Information supplied Start Marker

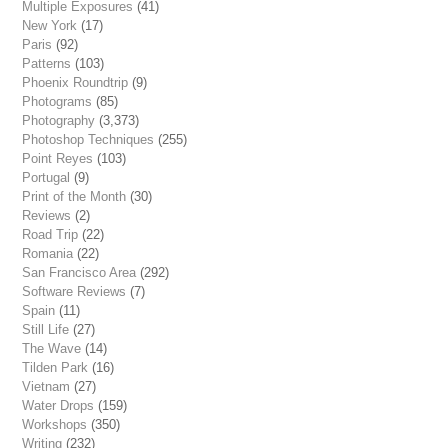
Multiple Exposures
(41)
New York
(17)
Paris
(92)
Patterns
(103)
Phoenix Roundtrip
(9)
Photograms
(85)
Photography
(3,373)
Photoshop Techniques
(255)
Point Reyes
(103)
Portugal
(9)
Print of the Month
(30)
Reviews
(2)
Road Trip
(22)
Romania
(22)
San Francisco Area
(292)
Software Reviews
(7)
Spain
(11)
Still Life
(27)
The Wave
(14)
Tilden Park
(16)
Vietnam
(27)
Water Drops
(159)
Workshops
(350)
Writing
(232)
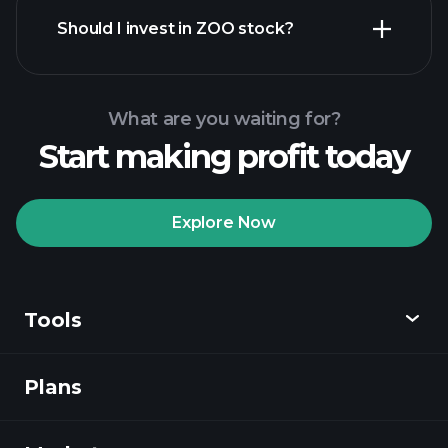
financial reports
Should I invest in ZOO stock?
What are you waiting for?
Start making profit today
Playtrade Tournaments
recommended broker
Explore Now
Tools
Playtrade
Tournaments
AI-powered daily
market insights
Plans
Discover
Watchlists
Billionaire Portfolios
Playtrade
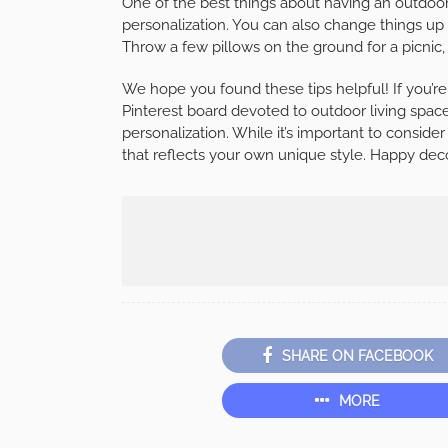
One of the best things about having an outdoor l
personalization. You can also change things up 
Throw a few pillows on the ground for a picnic, 
We hope you found these tips helpful! If you’re
Pinterest board devoted to outdoor living spac
personalization. While it’s important to conside
that reflects your own unique style. Happy dec
SHARE ON FACEBOOK
MORE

Information supplied End Marker

• [Job item]
Find each line of the material above that contains the string "personalization", matching case exactly, and copy those lines out in full.

• [Response to this task]
personalization. You can also change things up 
personalization. While it’s important to conside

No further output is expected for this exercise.